I have a lot on my mind lately. Some of it I am not quite ready to blog about, but I will eventually. When I am content and secure in the direction I am supposed to go. Life can be so hard. It’s up to me to make decisions that are going to affect more people than just yourself. My kids depend on me to make good decisions. I am not confident in my own decisions and look to God for direction. I have a hard time with that though. Sometimes I don’t know if it’s just me that wants something bad, therefore I THINK God is leading me that way. Or is it really Him directing me? It’s hard for me to clear my mind and just listen. How do you really know it’s God’s will and not your own? I am still trying to learn that. When I try to go to God for direction I start looking for everything that happens to be an indicator one way or the other on what I should do. The only thing I can absolutely say that it is Gods will and not my own is the adoption. The reason I know that is because there have been so many times I wanted to back out.
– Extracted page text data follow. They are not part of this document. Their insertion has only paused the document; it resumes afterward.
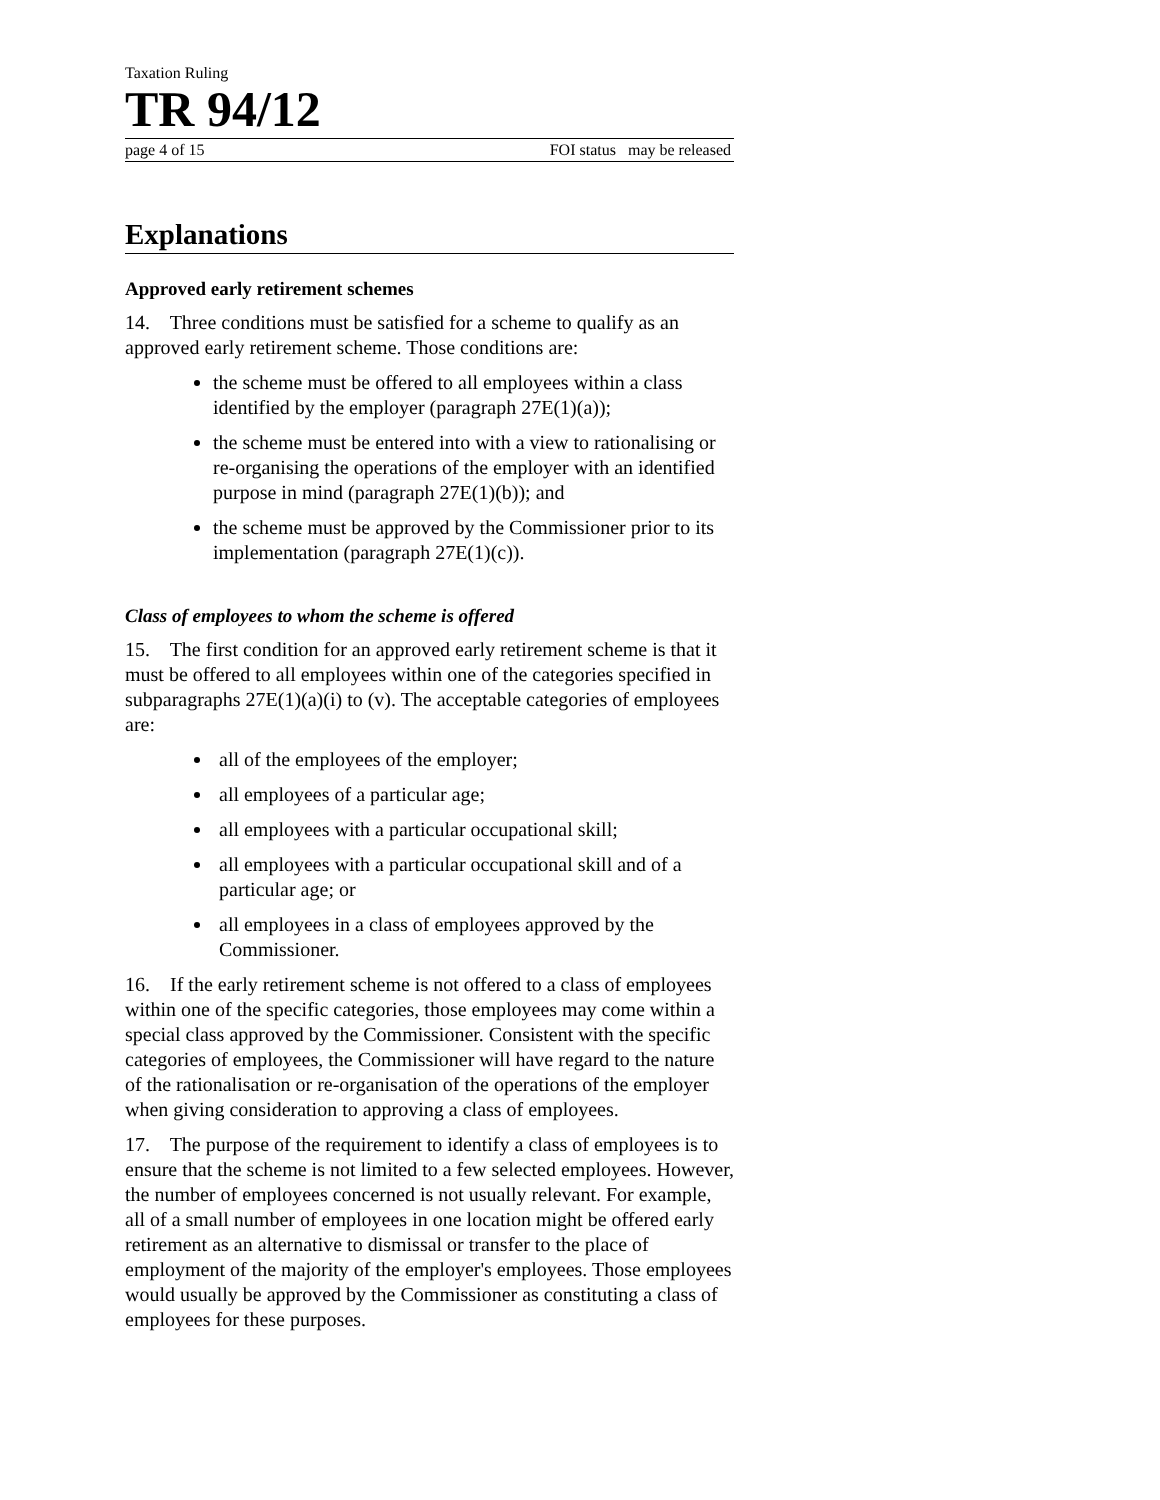Taxation Ruling
TR 94/12
page 4 of 15 FOI status may be released
Explanations
Approved early retirement schemes
14. Three conditions must be satisfied for a scheme to qualify as an approved early retirement scheme. Those conditions are:
the scheme must be offered to all employees within a class identified by the employer (paragraph 27E(1)(a));
the scheme must be entered into with a view to rationalising or re-organising the operations of the employer with an identified purpose in mind (paragraph 27E(1)(b)); and
the scheme must be approved by the Commissioner prior to its implementation (paragraph 27E(1)(c)).
Class of employees to whom the scheme is offered
15. The first condition for an approved early retirement scheme is that it must be offered to all employees within one of the categories specified in subparagraphs 27E(1)(a)(i) to (v). The acceptable categories of employees are:
all of the employees of the employer;
all employees of a particular age;
all employees with a particular occupational skill;
all employees with a particular occupational skill and of a particular age; or
all employees in a class of employees approved by the Commissioner.
16. If the early retirement scheme is not offered to a class of employees within one of the specific categories, those employees may come within a special class approved by the Commissioner. Consistent with the specific categories of employees, the Commissioner will have regard to the nature of the rationalisation or re-organisation of the operations of the employer when giving consideration to approving a class of employees.
17. The purpose of the requirement to identify a class of employees is to ensure that the scheme is not limited to a few selected employees. However, the number of employees concerned is not usually relevant. For example, all of a small number of employees in one location might be offered early retirement as an alternative to dismissal or transfer to the place of employment of the majority of the employer's employees. Those employees would usually be approved by the Commissioner as constituting a class of employees for these purposes.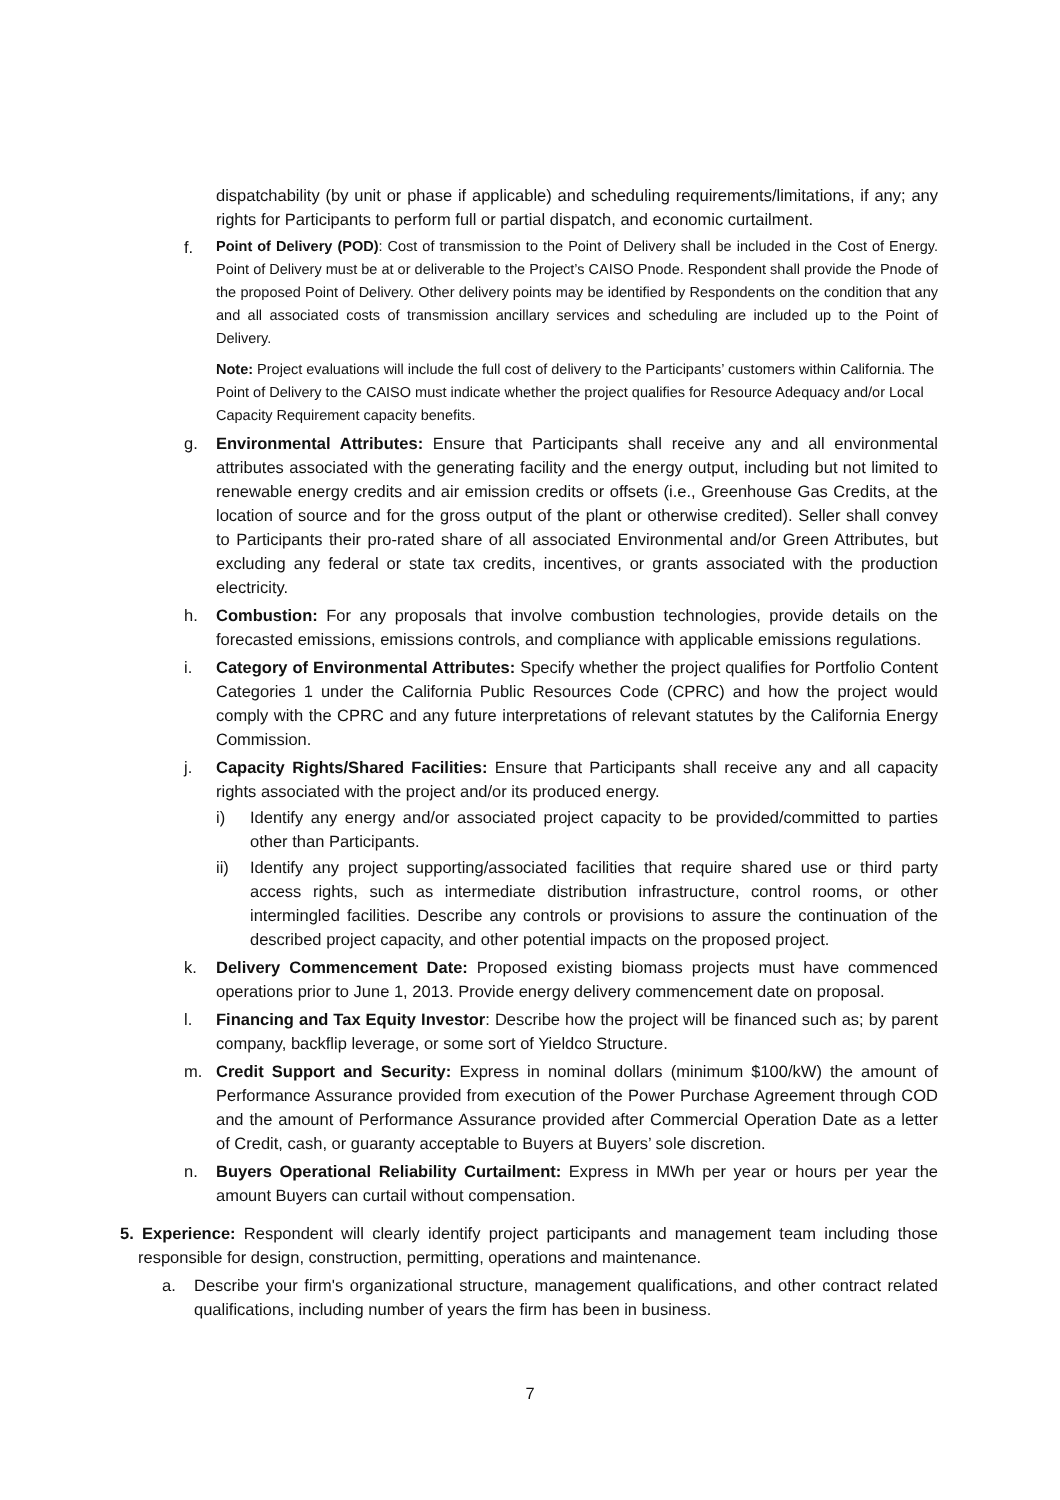dispatchability (by unit or phase if applicable) and scheduling requirements/limitations, if any; any rights for Participants to perform full or partial dispatch, and economic curtailment.
f.
Point of Delivery (POD): Cost of transmission to the Point of Delivery shall be included in the Cost of Energy. Point of Delivery must be at or deliverable to the Project’s CAISO Pnode. Respondent shall provide the Pnode of the proposed Point of Delivery. Other delivery points may be identified by Respondents on the condition that any and all associated costs of transmission ancillary services and scheduling are included up to the Point of Delivery.
Note: Project evaluations will include the full cost of delivery to the Participants’ customers within California. The Point of Delivery to the CAISO must indicate whether the project qualifies for Resource Adequacy and/or Local Capacity Requirement capacity benefits.
g. Environmental Attributes: Ensure that Participants shall receive any and all environmental attributes associated with the generating facility and the energy output, including but not limited to renewable energy credits and air emission credits or offsets (i.e., Greenhouse Gas Credits, at the location of source and for the gross output of the plant or otherwise credited). Seller shall convey to Participants their pro-rated share of all associated Environmental and/or Green Attributes, but excluding any federal or state tax credits, incentives, or grants associated with the production electricity.
h. Combustion: For any proposals that involve combustion technologies, provide details on the forecasted emissions, emissions controls, and compliance with applicable emissions regulations.
i. Category of Environmental Attributes: Specify whether the project qualifies for Portfolio Content Categories 1 under the California Public Resources Code (CPRC) and how the project would comply with the CPRC and any future interpretations of relevant statutes by the California Energy Commission.
j. Capacity Rights/Shared Facilities: Ensure that Participants shall receive any and all capacity rights associated with the project and/or its produced energy.
i) Identify any energy and/or associated project capacity to be provided/committed to parties other than Participants.
ii) Identify any project supporting/associated facilities that require shared use or third party access rights, such as intermediate distribution infrastructure, control rooms, or other intermingled facilities. Describe any controls or provisions to assure the continuation of the described project capacity, and other potential impacts on the proposed project.
k. Delivery Commencement Date: Proposed existing biomass projects must have commenced operations prior to June 1, 2013. Provide energy delivery commencement date on proposal.
l. Financing and Tax Equity Investor: Describe how the project will be financed such as; by parent company, backflip leverage, or some sort of Yieldco Structure.
m. Credit Support and Security: Express in nominal dollars (minimum $100/kW) the amount of Performance Assurance provided from execution of the Power Purchase Agreement through COD and the amount of Performance Assurance provided after Commercial Operation Date as a letter of Credit, cash, or guaranty acceptable to Buyers at Buyers’ sole discretion.
n. Buyers Operational Reliability Curtailment: Express in MWh per year or hours per year the amount Buyers can curtail without compensation.
5. Experience: Respondent will clearly identify project participants and management team including those responsible for design, construction, permitting, operations and maintenance.
a. Describe your firm's organizational structure, management qualifications, and other contract related qualifications, including number of years the firm has been in business.
7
So much frustration that it would be easier just to say forget it. I have had people try to discourage me from it. I have been afraid of it. But each time I am led right back to the place I am at and something inside of me reassures me that it will be ok and to push forward. In our adoption class they even told us when you run into road blocks DO NOT take that as a sign from God that it isn’t the right thing for you to do because everyone WILL run into some sort of road block along the way. I’m glad they said that because the way I am, that’s EXACTLY what I would have done by now. When we had so much trouble with our doctor I would have said Ok this is a sign, God is trying to put the brakes on this!! LOL. That’s the way I am. With everything else I need God to just send me a letter telling me what to do, send me a text, call me up or just hit me over the head with it. I am not good “figuring it out”. Does that mean I don’t listen? I don’t have enough faith? I’m not sure, maybe both. I really want to learn how to listen harder and have more faith. I want to KNOW the path I should take. I’m glad I at least have peace in our adoption decision. It has now been 2 weeks TODAY that the case worker told me it would be about 2 more weeks before we hear anything. *sigh* Hopefully it will be GOOD news SOON. I am ready to be energized and encouraged!